An alternative approach is to focus on the skills mentioned above.
Walk into the class, sit down and tell the students some (untrue) bad news. For example, "My cat died yesterday." This works better if you can act sad. Elicit suitable responses from the students, for example, "I'm sorry", "oh no!", "That's a pity!", etc. Then tell them that it wasn't true, as you don't want them to worry!
Then tell them some good news such as "I won the lottery!" Again, elicit suitable responses. Explain that these expressions can show someone you are interested in what they are saying.
You could also prepare two sets of cards, one with situations on (good news, bad news and neutral news), and the other set with responses on and get the students to match them.
Tag questions (Isn't it? Wasn't it? Didn't they?) are difficult for some students to get right but they help conversation sound much more natural.
For example: "It's cold today, isn't it?" sounds more natural and more friendly than "It's cold today."
Echo questions are also another conversation skill you can teach and practice with your students.
A: John has got married.
B: Has he?
A: Yes, it was last week.
B: Was it?
B: These are great news.
A: I'm quitting school.
B: You're quitting school?
A: That's right.
B: That's an interesting thing to do . . .
A: I met Brad Pitt.
B: You met who?
A: Brad Pitt.
B: You don't say!
A: Janet bought a yacht.
B: Janet did what?
A: She bought herself a yacht.
B: Well, good for her.
A: Why did you come so late?
B: Why did I come so late?

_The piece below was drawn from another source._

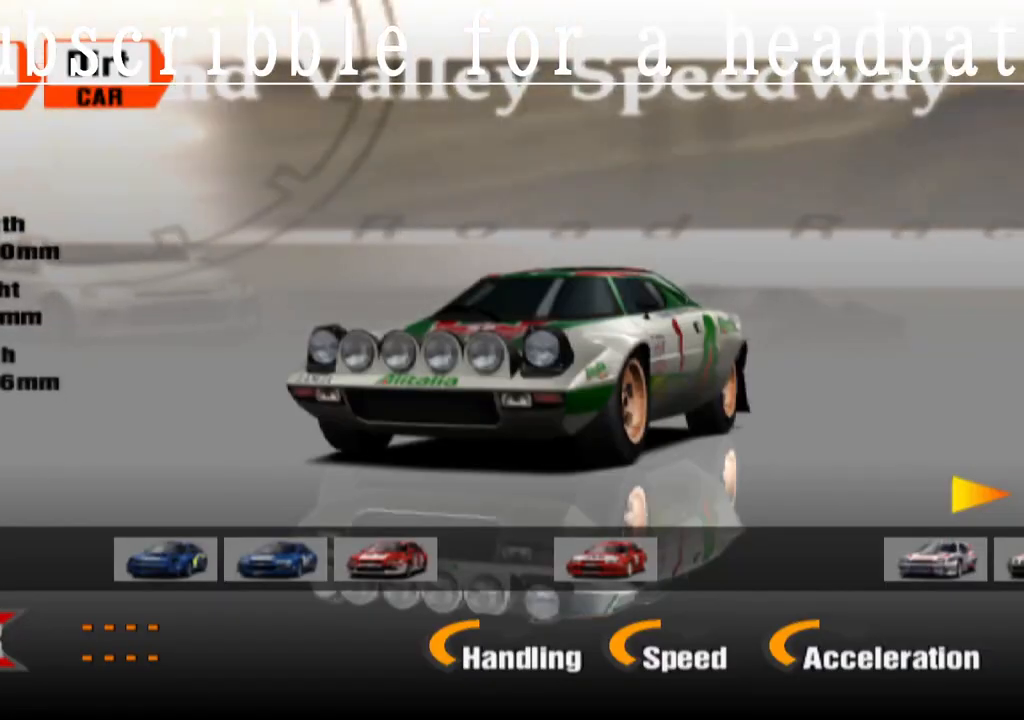
{"buttons": [], "left_stick": "center", "right_stick": "center", "events": []}
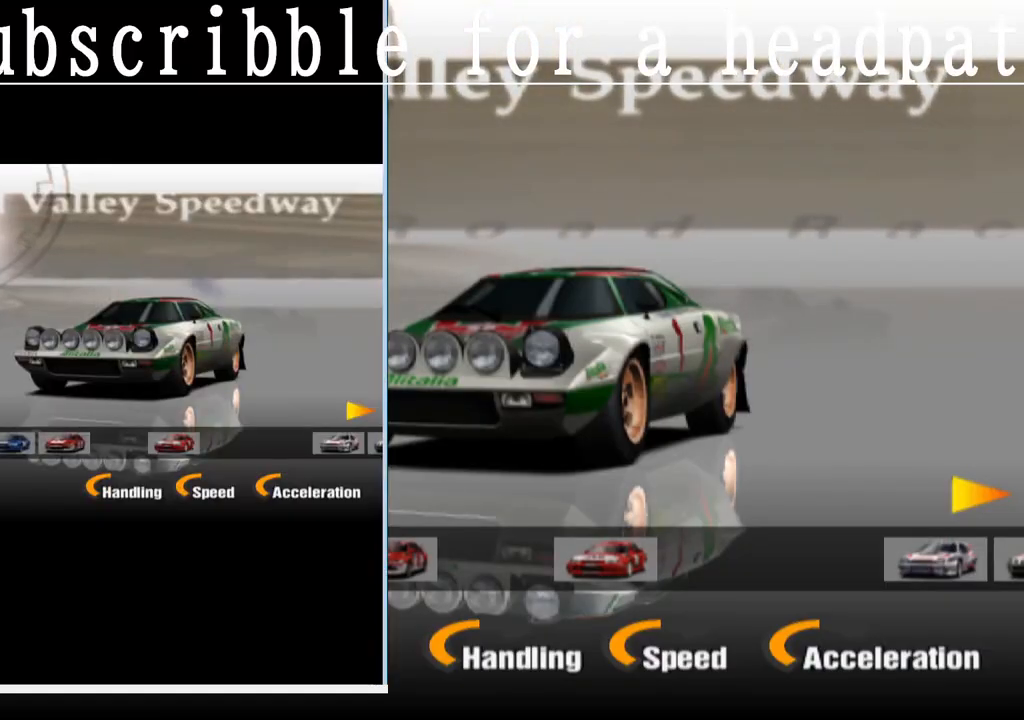
{"buttons": ["DPAD_LEFT"], "left_stick": "center", "right_stick": "center", "events": [[417, "DPAD_LEFT", "down"]]}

I was stuck in a traffic jam.
A: I see.
Echo questions are very useful and can make students sound like native speakers.
Filming your students' conversations is also great as they can see their body language too, and discuss how that affects their communication.
If you are focusing on a particular kind of conversation, let's say agreeing and disagreeing, then you may need to provide your students with useful vocabulary.
If you don't give them the vocabulary to work with, their conversations will be repetitive and they will not push themselves to improve.
Find recordings of conversations. Ask students to listen for stressed words, and for when the voices go up and down. It is also helpful to model sentences and questions for them to repeat.
Putting it all together
After you have taught and practiced one of the above conversation skills with your students you can set them role plays.
Some students are nervous about giving their own opinions and if this is the case it is a good idea to pre-prepare some role cards to use, so they are using the opinions you give them rather than their own.
Teaching English conversation can be great fun, but remember to keep it structured and actually teach some skills so your students get maximum benefit from the lessons.